Hahahhahaha! Oooh get it! Ugh I am so dead but if I go to the lib whuich I will hopefully b havung sex instead, ill hit u up
so then you didnt wanna fuck tonight right?
oops, you werent supposed to get that until you left.
And i generally try not to roofie people when I'm in a committed relationship.
Dont even bother asking why she was dancing with him on top of a door, let alone how the door ended up being used as a table.
Dude you made a rodeo shot in beer pong won the game then got in the hot tub poured beer all over the side and screamed "hot tub time machine!"...
This hangover makes more sense now
getting up at 8am to start drinking seemed like a much better idea before I had to wake up at 8am
Sweet. Warning: i have been drinking at work since 4. Plan accordingly.
Until this weekend, a man hadn't made me orgasm since the night Obama was elected. Now THAT is change I can believe in.
Yepp, I had to be the one to explain that the girl who was slapping people in the face with a dildo was my drunk girlfriend.
Woke up in a pile of people on the floor. His dad was already up and ask me to help him cook bacon because "7 lbs can be a mother fucker"
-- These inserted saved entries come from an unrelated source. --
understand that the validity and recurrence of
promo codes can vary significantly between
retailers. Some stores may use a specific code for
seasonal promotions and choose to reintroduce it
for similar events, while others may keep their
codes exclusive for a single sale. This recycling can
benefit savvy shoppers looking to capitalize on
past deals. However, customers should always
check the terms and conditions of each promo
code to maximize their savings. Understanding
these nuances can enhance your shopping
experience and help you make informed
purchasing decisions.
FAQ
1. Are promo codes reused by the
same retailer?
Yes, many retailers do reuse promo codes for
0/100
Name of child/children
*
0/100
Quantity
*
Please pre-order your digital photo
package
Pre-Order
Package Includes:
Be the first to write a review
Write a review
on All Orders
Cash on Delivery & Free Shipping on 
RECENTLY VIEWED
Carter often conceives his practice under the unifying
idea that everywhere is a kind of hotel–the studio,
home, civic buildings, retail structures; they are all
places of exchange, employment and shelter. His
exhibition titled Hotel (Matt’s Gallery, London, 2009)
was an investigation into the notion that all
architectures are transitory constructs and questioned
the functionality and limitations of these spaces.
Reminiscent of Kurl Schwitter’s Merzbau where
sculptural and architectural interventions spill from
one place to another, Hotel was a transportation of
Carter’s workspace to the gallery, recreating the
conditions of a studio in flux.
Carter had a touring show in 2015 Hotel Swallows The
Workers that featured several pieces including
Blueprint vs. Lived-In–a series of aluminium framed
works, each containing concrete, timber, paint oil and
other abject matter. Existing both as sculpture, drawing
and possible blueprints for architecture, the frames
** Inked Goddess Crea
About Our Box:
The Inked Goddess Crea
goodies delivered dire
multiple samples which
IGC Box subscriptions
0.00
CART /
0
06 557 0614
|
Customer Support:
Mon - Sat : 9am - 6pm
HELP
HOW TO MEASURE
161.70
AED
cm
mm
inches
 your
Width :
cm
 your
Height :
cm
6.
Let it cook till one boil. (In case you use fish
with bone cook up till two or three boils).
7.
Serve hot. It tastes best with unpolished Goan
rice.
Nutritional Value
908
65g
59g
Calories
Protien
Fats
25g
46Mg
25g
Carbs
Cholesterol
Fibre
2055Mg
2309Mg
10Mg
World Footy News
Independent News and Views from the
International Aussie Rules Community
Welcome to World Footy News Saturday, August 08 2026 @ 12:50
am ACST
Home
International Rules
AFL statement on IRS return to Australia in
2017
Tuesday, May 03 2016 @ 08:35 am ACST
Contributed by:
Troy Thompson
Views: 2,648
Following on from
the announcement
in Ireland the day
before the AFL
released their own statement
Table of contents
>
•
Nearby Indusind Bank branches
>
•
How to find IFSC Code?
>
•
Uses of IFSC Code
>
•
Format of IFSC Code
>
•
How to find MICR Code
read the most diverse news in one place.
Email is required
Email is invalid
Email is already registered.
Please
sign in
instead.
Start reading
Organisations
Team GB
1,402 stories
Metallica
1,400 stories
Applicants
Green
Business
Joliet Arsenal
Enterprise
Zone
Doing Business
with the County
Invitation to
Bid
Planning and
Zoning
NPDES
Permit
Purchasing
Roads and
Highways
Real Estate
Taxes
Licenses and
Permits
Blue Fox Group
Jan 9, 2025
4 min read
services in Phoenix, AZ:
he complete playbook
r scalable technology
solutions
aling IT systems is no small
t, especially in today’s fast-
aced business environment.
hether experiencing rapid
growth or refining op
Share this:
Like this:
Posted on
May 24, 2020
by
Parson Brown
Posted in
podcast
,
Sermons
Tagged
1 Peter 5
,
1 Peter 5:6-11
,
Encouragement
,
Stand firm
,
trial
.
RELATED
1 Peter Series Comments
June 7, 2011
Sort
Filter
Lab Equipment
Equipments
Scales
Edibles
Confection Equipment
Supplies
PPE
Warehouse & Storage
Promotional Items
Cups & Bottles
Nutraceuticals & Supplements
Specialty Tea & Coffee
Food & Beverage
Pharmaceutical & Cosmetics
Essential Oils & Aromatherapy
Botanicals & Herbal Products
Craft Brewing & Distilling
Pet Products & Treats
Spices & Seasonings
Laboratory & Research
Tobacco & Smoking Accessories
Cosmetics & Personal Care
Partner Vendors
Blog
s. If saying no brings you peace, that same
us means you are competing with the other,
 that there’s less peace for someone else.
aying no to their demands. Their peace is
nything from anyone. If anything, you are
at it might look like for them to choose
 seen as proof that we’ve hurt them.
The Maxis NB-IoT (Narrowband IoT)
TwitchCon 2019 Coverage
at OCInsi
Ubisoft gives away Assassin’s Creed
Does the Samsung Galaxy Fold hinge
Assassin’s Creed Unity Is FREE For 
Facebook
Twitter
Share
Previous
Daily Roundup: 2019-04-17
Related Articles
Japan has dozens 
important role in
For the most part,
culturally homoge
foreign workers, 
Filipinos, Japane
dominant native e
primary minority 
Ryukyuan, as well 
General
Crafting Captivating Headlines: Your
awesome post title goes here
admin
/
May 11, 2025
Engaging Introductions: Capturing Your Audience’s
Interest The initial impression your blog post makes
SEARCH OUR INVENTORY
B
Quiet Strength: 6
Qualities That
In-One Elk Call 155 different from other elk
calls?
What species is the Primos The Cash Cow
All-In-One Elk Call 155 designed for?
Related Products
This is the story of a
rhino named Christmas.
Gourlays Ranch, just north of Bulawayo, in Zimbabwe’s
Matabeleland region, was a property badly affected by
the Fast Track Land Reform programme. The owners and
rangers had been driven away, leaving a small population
I either need to get adopted or have someone's baby, but I'm joining that family
5% want to drink juice and feel better, 95% just want to touch your butt
Last year you twerked on my Christmas tree and threw up all over the bathroom...in front of my parents. We should probably keep power hour to ONLY an hour this year
So now I have had sex with 2 people my son graduated high school with.
I want to ride his face like a jet ski
I think my life is a one-way ticket to blackout city.